* Directions *
Each record below must be written out again in exactly the same form.

* Source material *
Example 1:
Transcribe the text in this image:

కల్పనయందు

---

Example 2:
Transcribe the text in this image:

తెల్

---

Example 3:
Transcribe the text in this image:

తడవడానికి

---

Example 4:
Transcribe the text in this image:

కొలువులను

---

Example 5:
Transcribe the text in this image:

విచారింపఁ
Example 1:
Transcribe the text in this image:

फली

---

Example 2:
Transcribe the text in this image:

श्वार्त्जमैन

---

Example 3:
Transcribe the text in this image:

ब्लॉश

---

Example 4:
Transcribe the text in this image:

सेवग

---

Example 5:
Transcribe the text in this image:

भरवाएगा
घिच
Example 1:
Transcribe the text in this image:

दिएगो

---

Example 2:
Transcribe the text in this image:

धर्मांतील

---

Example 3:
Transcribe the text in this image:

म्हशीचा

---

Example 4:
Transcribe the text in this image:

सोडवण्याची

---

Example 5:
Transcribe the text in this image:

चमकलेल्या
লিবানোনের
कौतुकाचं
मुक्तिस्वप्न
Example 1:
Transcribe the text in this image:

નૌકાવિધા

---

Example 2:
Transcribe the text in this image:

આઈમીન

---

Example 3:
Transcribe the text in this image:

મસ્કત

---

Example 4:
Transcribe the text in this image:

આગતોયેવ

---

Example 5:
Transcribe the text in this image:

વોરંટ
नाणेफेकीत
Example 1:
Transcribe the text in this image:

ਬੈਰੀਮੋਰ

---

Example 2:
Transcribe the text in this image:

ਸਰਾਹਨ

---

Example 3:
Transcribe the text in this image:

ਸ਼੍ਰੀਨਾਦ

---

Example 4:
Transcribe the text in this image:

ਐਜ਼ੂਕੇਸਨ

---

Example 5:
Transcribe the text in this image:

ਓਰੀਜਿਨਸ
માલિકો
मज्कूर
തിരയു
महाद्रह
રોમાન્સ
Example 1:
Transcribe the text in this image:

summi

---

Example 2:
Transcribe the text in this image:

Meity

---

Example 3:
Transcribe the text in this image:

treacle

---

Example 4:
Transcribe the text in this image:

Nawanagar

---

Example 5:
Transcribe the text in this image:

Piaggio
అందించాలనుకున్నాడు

* Response to this exercise *
Example 1:
Transcribe the text in this image:

కల్పనయందు

---

Example 2:
Transcribe the text in this image:

తెల్

---

Example 3:
Transcribe the text in this image:

తడవడానికి

---

Example 4:
Transcribe the text in this image:

కొలువులను

---

Example 5:
Transcribe the text in this image:

విచారింపఁ
Example 1:
Transcribe the text in this image:

फली

---

Example 2:
Transcribe the text in this image:

श्वार्त्जमैन

---

Example 3:
Transcribe the text in this image:

ब्लॉश

---

Example 4:
Transcribe the text in this image:

सेवग

---

Example 5:
Transcribe the text in this image:

भरवाएगा
घिच
Example 1:
Transcribe the text in this image:

दिएगो

---

Example 2:
Transcribe the text in this image:

धर्मांतील

---

Example 3:
Transcribe the text in this image:

म्हशीचा

---

Example 4:
Transcribe the text in this image:

सोडवण्याची

---

Example 5:
Transcribe the text in this image:

चमकलेल्या
লিবানোনের
कौतुकाचं
मुक्तिस्वप्न
Example 1:
Transcribe the text in this image:

નૌકાવિધા

---

Example 2:
Transcribe the text in this image:

આઈમીન

---

Example 3:
Transcribe the text in this image:

મસ્કત

---

Example 4:
Transcribe the text in this image:

આગતોયેવ

---

Example 5:
Transcribe the text in this image:

વોરંટ
नाणेफेकीत
Example 1:
Transcribe the text in this image:

ਬੈਰੀਮੋਰ

---

Example 2:
Transcribe the text in this image:

ਸਰਾਹਨ

---

Example 3:
Transcribe the text in this image:

ਸ਼੍ਰੀਨਾਦ

---

Example 4:
Transcribe the text in this image:

ਐਜ਼ੂਕੇਸਨ

---

Example 5:
Transcribe the text in this image:

ਓਰੀਜਿਨਸ
માલિકો
मज्कूर
തിരയു
महाद्रह
રોમાન્સ
Example 1:
Transcribe the text in this image:

summi

---

Example 2:
Transcribe the text in this image:

Meity

---

Example 3:
Transcribe the text in this image:

treacle

---

Example 4:
Transcribe the text in this image:

Nawanagar

---

Example 5:
Transcribe the text in this image:

Piaggio
అందించాలనుకున్నాడు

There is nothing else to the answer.